Directions:
Retype all of the records precisely.

Task data:
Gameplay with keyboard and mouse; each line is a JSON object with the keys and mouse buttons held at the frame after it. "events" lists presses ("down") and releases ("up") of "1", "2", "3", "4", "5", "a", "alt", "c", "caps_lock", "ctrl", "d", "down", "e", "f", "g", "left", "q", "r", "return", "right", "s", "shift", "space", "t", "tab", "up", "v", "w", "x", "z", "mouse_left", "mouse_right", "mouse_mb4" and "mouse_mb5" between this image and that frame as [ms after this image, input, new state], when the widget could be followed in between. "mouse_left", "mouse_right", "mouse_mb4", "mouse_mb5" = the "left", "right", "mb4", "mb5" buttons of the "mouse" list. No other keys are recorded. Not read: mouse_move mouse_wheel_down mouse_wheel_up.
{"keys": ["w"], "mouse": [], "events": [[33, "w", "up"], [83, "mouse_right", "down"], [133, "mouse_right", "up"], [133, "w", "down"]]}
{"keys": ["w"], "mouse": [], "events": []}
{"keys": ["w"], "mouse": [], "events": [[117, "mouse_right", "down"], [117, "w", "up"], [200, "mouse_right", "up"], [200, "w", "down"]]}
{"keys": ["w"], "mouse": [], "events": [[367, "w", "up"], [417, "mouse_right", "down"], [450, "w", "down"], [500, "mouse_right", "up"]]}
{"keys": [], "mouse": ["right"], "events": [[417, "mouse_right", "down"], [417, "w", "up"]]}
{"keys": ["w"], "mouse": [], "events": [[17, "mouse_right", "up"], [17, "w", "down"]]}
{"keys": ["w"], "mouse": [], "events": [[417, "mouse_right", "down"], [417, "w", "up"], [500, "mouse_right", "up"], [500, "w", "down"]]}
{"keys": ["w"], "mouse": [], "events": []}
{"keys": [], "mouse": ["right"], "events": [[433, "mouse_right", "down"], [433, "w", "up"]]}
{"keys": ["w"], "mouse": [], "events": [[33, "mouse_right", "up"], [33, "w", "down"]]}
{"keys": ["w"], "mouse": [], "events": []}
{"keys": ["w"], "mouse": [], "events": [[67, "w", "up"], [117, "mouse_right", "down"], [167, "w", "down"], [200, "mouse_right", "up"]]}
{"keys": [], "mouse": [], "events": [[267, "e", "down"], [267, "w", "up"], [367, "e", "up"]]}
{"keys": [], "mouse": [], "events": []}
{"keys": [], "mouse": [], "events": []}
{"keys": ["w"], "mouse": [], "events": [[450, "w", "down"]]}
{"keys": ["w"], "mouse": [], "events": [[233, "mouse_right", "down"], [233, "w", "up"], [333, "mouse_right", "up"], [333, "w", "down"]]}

Written answer:
Gameplay with keyboard and mouse; each line is a JSON object with the keys and mouse buttons held at the frame after it. "events" lists presses ("down") and releases ("up") of "1", "2", "3", "4", "5", "a", "alt", "c", "caps_lock", "ctrl", "d", "down", "e", "f", "g", "left", "q", "r", "return", "right", "s", "shift", "space", "t", "tab", "up", "v", "w", "x", "z", "mouse_left", "mouse_right", "mouse_mb4" and "mouse_mb5" between this image and that frame as [ms after this image, input, new state], when the widget could be followed in between. "mouse_left", "mouse_right", "mouse_mb4", "mouse_mb5" = the "left", "right", "mb4", "mb5" buttons of the "mouse" list. No other keys are recorded. Not read: mouse_move mouse_wheel_down mouse_wheel_up.
{"keys": ["w"], "mouse": [], "events": [[33, "w", "up"], [83, "mouse_right", "down"], [133, "mouse_right", "up"], [133, "w", "down"]]}
{"keys": ["w"], "mouse": [], "events": []}
{"keys": ["w"], "mouse": [], "events": [[117, "mouse_right", "down"], [117, "w", "up"], [200, "mouse_right", "up"], [200, "w", "down"]]}
{"keys": ["w"], "mouse": [], "events": [[367, "w", "up"], [417, "mouse_right", "down"], [450, "w", "down"], [500, "mouse_right", "up"]]}
{"keys": [], "mouse": ["right"], "events": [[417, "mouse_right", "down"], [417, "w", "up"]]}
{"keys": ["w"], "mouse": [], "events": [[17, "mouse_right", "up"], [17, "w", "down"]]}
{"keys": ["w"], "mouse": [], "events": [[417, "mouse_right", "down"], [417, "w", "up"], [500, "mouse_right", "up"], [500, "w", "down"]]}
{"keys": ["w"], "mouse": [], "events": []}
{"keys": [], "mouse": ["right"], "events": [[433, "mouse_right", "down"], [433, "w", "up"]]}
{"keys": ["w"], "mouse": [], "events": [[33, "mouse_right", "up"], [33, "w", "down"]]}
{"keys": ["w"], "mouse": [], "events": []}
{"keys": ["w"], "mouse": [], "events": [[67, "w", "up"], [117, "mouse_right", "down"], [167, "w", "down"], [200, "mouse_right", "up"]]}
{"keys": [], "mouse": [], "events": [[267, "e", "down"], [267, "w", "up"], [367, "e", "up"]]}
{"keys": [], "mouse": [], "events": []}
{"keys": [], "mouse": [], "events": []}
{"keys": ["w"], "mouse": [], "events": [[450, "w", "down"]]}
{"keys": ["w"], "mouse": [], "events": [[233, "mouse_right", "down"], [233, "w", "up"], [333, "mouse_right", "up"], [333, "w", "down"]]}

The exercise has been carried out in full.